On June 27, 2014, the United States intervened in a qui tam action under the False Claims Act alleging that certain New York hospitals failed to refund Medicaid overpayments within 60 days of identifying them, as required by the Affordable Care Act. See United States ex rel. Kane v. Healthfirst, Inc., et al., No. 11-2325 (S.D.N.Y.). The Government does not allege that the hospitals were in any way responsible for causing the overpayments; the overpayments were allegedly caused by errors of a Medicaid managed care plan administrator. Rather, the Government’s allegations are solely that the hospitals did not timely return the overpayments after they were identified. This appears to be the first time in which the Government has intervened in a qui tam case based entirely on the 60-day repayment requirement.
According to the Government’s Complaint, the defendant hospitals were providers in a Medicaid managed care network operated by Healthfirst, Inc. Under the terms of participation, for patients enrolled in the Healthfirst Medicaid managed care program, the hospitals were permitted to receive reimbursement only from Healthfirst or from permitted patient co-payments. A billing system error by Healthfirst, however, caused it to send remittances to hospitals that erroneously authorized the hospitals to seek additional payments from secondary payors. As a result, Defendant hospitals automatically generated and submitted bills to New York Medicaid.
Beginning in January 2009, the New York Department of Health Comptroller’s Office allegedly made an inquiry of Defendants regarding a small number of these claims that were erroneously submitted for reimbursement. As a result of the inquiry, Defendants undertook an internal investigation to determine the reasons for the improper claims and the scope of the problem, even as the Comptroller’s Office identified more claims. By February 2011, Defendants had allegedly identified more than 900 claims erroneously submitted to Medicaid, leading to over $1 million wrongfully paid by Medicaid as a secondary payor. According to the Government’s Complaint, Defendants allegedly delayed repaying the majority of these claims for more than two years and that repayments were made only after further pressing by the Comptroller’s Office.

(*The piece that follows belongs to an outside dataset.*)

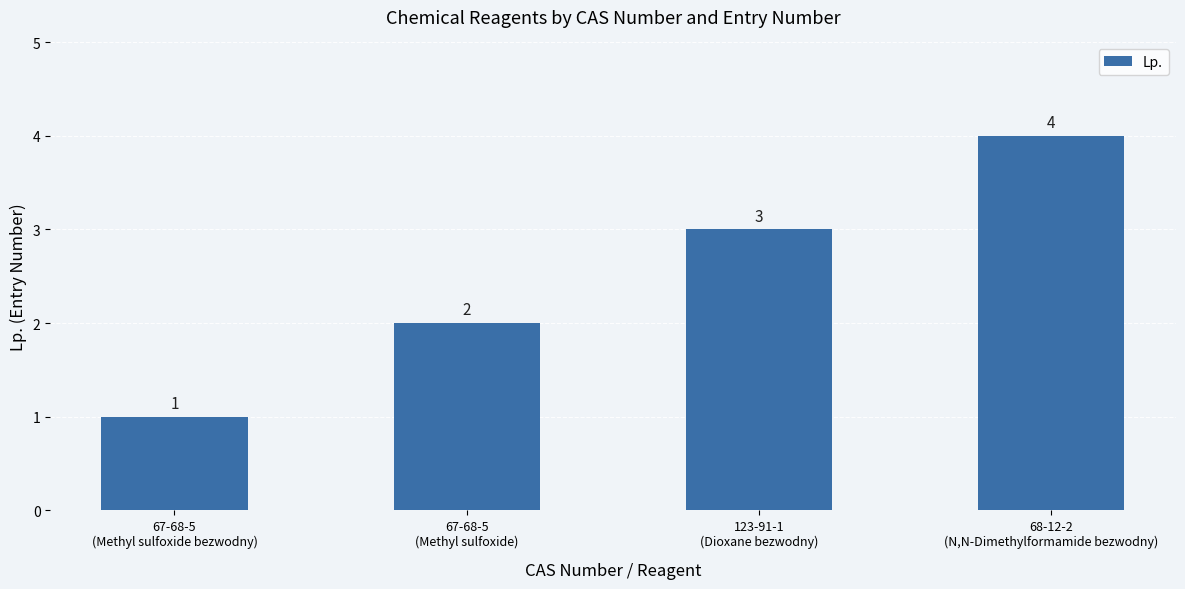

What is the sum of all values?

10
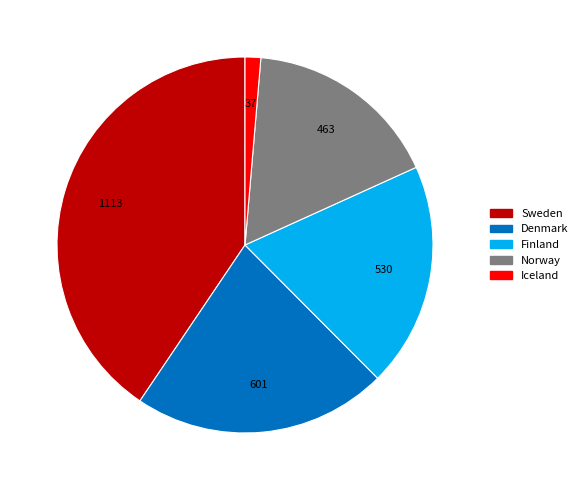

Do Norway and Finland together represent more than half of the pie?

No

According to the DOJ, this failure to act promptly violates the ACA’s 60-day repayment provision, which requires Medicare and Medicaid overpayments be reported and returned within “60 days after the date on which the overpayment was identified.” 42 U.S.C. §1320a-7k(d)(2). The ACA further provides that the failure to make a timely refund can serve as the basis for False Claims Act liability. Id. § 1320a-7k(d)(3).
The False Claims Act imposes liability of treble damages plus penalties of $5,500 to $11,000 per false claim, and the Government’s Complaint seeks “treble the United States’ damages, in an amount to be determined at trial, plus an $11,000 penalty for each overpayment retained in violation of the FCA.” Here, the hospitals eventually did repay the alleged Medicaid overpayments before the Government intervened. It is not apparent that Medicaid incurred any actual damages to treble, aside from potentially foregone interest.
The Government’s intervention in Healthfirst illustrates the need for health care providers to diligently investigate potential Medicare and Medicaid overpayments that come to their attention and to take appropriate remedial action.